◆ **Prompt**: Starting at the line that contains "middle tip: (347, 293)", return every line through the end of the entries below, exactly and with nothing else.

◆ **The records**:
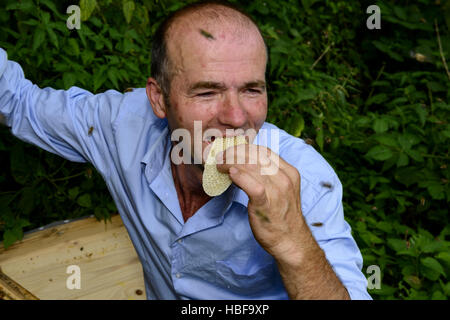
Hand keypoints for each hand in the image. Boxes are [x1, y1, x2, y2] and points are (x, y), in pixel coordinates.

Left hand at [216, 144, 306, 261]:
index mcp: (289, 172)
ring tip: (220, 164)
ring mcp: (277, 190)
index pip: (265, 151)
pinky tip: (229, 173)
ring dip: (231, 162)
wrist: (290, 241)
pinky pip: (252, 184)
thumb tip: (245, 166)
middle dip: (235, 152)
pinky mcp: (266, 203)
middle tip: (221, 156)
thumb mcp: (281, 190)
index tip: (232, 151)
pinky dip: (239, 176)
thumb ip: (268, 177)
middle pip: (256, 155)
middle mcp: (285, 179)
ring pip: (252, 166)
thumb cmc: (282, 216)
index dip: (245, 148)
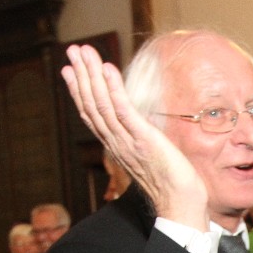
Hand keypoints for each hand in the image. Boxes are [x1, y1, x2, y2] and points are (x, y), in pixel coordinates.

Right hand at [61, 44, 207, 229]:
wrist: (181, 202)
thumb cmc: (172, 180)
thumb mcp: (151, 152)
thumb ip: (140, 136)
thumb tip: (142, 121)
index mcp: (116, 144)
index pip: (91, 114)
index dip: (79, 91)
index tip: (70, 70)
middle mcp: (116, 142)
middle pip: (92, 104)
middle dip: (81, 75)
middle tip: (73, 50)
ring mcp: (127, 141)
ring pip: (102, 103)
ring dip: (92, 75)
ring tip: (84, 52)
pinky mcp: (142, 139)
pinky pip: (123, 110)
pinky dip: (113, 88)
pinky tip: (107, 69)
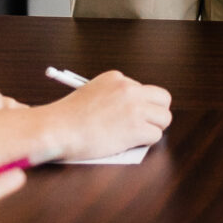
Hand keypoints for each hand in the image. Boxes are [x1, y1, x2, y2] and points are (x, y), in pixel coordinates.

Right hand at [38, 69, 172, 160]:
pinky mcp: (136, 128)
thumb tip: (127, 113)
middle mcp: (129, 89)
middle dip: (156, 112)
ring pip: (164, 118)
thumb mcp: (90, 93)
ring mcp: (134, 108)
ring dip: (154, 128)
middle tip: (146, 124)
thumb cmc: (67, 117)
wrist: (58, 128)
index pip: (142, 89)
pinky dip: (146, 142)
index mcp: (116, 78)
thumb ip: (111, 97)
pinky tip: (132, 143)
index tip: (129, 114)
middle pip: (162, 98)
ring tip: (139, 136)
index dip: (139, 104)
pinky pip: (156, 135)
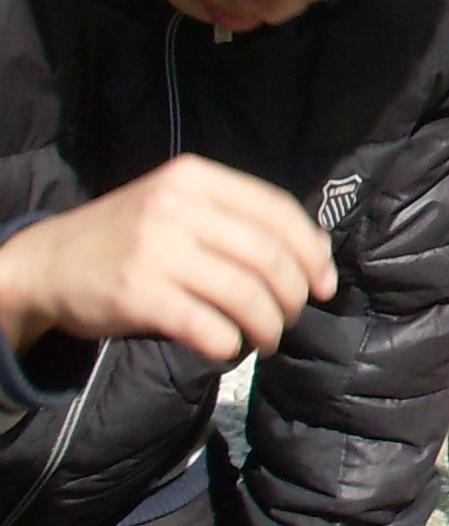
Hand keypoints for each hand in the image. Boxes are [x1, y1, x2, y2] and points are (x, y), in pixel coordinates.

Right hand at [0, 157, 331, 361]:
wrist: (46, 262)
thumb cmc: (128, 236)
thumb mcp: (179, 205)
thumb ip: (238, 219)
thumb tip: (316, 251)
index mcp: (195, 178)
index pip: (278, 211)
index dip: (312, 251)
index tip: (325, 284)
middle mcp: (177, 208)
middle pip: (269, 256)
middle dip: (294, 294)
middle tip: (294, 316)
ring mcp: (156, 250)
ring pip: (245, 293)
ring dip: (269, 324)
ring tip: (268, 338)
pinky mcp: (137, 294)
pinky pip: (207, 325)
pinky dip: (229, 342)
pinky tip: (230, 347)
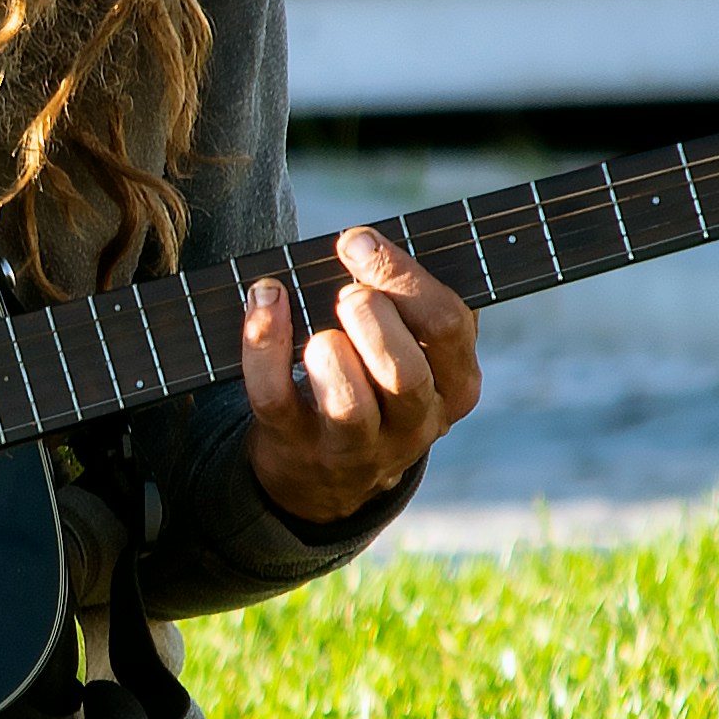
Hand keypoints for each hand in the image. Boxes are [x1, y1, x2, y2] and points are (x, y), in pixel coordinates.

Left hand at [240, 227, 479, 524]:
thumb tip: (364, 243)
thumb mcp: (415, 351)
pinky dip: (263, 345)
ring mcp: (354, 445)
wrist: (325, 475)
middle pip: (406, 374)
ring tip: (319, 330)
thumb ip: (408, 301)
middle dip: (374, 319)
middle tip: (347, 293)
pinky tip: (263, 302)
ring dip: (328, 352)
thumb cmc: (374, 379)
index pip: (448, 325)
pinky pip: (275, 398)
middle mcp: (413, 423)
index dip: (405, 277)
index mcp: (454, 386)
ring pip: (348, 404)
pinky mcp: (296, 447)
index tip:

◆ **Problem solution**:
middle tip: (347, 293)
pinky tip: (263, 302)
ring dip: (328, 352)
thumb cmc: (374, 379)
index pip: (448, 325)
pinky pip: (275, 398)
middle mcp: (413, 423)
index dip: (405, 277)
index mcp: (454, 386)
ring pip: (348, 404)
pinky mcp: (296, 447)
index tip:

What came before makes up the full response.